=== Provided passage ===
In this report, we showed the effectiveness of autologous micrografts obtained through the Rigenera protocol in ameliorating the healing of postsurgical dehiscence in an oncological patient in whom classic advanced dressings, including NPWT, failed to reach an optimal outcome. These results are in accordance with other recent studies where it was reported that the Rigenera protocol improved the wound healing of complex wounds occurring as postoperative complications (14) and also of pathological scars (15). In addition, a recent article reported that micrografts obtained through the Rigenera protocol and applied to a leg lesion successfully repaired the lesion, promoting re-epithelialization and softness of the tissue (16). Furthermore, the Rigenera protocol has also been successfully applied in the field of dentistry, in the regeneration of both atrophic maxilla (17) and periodontal tissue (18), and in esthetic surgery where it promoted the engraftment of transplanted hair (19). The capacity of these micrografts to improve wound healing was also supported by in vitro results showing a high cell viability despite mechanical disaggregation that is performed to obtain them (16, 20). Additionally, these micrografts display a high regenerative potential, as indicated by increased positivity to mesenchymal stem cell markers such as CD90, CD73 and CD105 (20).

As reported in the literature, oncological patients frequently experience adverse events, whose high incidence should be considered by oncologists and surgeons in determining appropriate management and preventative strategies to reduce such risks (21). In fact, in oncological patients undergoing surgical interventions for metastases, wound dehiscence occurs a few weeks after radiotherapy. In this case, some authors showed that the use of rotational and transpositional flaps significantly reduced the comorbidities associated with radiotherapy-induced wounds (22, 23).

Figure 1.
Figure 1.

Wound dehiscence was firstly treated with negative pressure wound therapy for 2 months and later with the Rigenera protocol for 75 days. Wound dehiscence before (a) and after (b) VAC therapy. Wound dehiscence at 7 (c), 12 (d), 35 (e), 48 (f) and 75 (g) days after treatment by the Rigenera protocol.

=== Material provided ===
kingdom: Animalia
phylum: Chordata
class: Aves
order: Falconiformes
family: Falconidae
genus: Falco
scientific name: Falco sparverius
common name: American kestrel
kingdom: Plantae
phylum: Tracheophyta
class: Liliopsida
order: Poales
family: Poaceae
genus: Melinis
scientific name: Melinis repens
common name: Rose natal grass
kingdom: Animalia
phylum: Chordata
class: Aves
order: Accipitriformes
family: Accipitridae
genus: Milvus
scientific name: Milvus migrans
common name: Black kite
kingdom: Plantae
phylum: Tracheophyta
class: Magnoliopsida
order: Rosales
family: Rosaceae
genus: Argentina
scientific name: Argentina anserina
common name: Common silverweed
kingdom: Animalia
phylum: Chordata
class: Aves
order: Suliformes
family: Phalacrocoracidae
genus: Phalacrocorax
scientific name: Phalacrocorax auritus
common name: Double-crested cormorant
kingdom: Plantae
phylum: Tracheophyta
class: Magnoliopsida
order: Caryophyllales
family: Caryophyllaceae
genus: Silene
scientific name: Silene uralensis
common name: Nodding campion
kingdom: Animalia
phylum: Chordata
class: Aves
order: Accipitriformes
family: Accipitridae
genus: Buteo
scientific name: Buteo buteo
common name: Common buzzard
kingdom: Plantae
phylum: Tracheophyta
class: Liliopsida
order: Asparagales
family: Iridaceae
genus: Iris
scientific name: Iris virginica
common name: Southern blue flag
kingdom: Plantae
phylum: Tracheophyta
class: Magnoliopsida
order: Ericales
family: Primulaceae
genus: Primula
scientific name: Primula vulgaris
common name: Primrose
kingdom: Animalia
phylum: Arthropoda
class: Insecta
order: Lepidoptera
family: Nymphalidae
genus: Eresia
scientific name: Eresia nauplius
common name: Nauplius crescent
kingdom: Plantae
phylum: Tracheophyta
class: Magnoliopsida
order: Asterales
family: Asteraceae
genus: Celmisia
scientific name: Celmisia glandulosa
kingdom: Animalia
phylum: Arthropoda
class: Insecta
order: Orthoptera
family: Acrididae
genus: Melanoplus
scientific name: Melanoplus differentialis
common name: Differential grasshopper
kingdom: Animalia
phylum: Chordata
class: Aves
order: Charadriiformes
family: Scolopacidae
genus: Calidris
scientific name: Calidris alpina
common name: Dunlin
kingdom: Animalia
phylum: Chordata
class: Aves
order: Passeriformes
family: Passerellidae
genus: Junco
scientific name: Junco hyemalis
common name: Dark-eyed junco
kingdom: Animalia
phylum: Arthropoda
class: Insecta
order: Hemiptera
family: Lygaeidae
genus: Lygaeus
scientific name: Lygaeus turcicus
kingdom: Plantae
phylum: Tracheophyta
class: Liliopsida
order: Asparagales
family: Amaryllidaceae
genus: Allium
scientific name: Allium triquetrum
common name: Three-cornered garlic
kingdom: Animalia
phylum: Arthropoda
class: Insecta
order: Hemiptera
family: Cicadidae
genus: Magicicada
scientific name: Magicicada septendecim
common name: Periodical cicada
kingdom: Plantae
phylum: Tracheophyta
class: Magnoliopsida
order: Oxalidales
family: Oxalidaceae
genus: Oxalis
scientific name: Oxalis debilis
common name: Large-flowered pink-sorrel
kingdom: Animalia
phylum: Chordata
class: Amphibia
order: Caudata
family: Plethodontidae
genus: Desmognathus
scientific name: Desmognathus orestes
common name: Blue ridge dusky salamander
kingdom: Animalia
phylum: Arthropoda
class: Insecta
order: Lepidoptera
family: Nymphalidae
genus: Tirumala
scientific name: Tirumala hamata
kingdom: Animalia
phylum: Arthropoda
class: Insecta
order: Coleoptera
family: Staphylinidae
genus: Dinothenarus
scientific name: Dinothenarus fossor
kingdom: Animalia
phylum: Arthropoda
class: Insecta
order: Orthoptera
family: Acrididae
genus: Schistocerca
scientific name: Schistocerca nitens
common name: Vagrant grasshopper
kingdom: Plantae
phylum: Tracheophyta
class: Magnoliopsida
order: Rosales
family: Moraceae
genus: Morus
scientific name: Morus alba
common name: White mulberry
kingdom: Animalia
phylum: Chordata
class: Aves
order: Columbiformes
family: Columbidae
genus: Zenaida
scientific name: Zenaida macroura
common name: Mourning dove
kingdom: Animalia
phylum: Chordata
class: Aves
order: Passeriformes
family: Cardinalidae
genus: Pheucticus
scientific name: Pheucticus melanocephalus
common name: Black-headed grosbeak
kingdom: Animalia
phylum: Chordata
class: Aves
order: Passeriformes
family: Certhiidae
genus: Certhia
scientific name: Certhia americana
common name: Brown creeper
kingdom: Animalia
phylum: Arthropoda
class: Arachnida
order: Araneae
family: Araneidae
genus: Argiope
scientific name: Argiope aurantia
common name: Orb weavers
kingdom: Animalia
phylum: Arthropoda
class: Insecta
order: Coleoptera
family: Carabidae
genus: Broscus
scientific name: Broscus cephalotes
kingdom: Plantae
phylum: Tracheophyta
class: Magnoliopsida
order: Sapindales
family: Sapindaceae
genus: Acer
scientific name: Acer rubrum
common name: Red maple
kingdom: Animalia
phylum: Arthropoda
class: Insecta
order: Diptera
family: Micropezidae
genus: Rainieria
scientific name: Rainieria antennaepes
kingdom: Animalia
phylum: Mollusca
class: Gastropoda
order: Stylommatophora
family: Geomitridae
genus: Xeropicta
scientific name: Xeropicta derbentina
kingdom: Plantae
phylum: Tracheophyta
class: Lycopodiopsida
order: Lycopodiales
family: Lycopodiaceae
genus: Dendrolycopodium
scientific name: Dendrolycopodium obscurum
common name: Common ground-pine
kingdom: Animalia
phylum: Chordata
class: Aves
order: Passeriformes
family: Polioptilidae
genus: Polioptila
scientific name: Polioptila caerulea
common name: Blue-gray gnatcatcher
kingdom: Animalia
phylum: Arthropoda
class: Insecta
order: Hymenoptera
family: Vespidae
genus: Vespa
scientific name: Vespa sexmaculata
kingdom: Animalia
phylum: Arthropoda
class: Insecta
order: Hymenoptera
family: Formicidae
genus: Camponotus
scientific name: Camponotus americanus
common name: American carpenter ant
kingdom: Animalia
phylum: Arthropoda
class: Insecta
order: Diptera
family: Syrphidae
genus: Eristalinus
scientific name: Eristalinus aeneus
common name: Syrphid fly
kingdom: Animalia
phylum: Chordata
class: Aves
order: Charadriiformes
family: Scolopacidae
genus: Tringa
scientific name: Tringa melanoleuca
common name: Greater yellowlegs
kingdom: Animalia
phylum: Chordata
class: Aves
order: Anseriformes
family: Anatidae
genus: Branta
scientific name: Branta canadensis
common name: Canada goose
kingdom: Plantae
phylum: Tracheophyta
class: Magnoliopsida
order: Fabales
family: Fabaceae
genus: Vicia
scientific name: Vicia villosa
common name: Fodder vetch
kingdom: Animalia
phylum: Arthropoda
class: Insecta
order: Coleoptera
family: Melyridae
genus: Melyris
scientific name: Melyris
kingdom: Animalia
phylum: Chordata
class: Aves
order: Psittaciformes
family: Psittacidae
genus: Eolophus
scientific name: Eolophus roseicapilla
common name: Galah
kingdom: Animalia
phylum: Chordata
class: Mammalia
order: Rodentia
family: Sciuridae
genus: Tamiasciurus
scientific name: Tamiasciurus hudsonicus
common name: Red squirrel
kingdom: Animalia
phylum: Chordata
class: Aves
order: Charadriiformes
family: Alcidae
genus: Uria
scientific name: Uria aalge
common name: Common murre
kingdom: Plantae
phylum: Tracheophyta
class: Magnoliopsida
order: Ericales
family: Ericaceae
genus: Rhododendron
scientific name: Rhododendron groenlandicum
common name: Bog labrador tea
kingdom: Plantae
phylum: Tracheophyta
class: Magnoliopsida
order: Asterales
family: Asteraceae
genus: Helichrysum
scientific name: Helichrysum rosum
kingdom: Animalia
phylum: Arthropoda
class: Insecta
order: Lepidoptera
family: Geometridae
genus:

=== The problem ===
In the passage on Rigenera micrografts, which mesenchymal stem cell markers are named as showing increased positivity?

=== Result of this exercise ===
CD90, CD73 and CD105.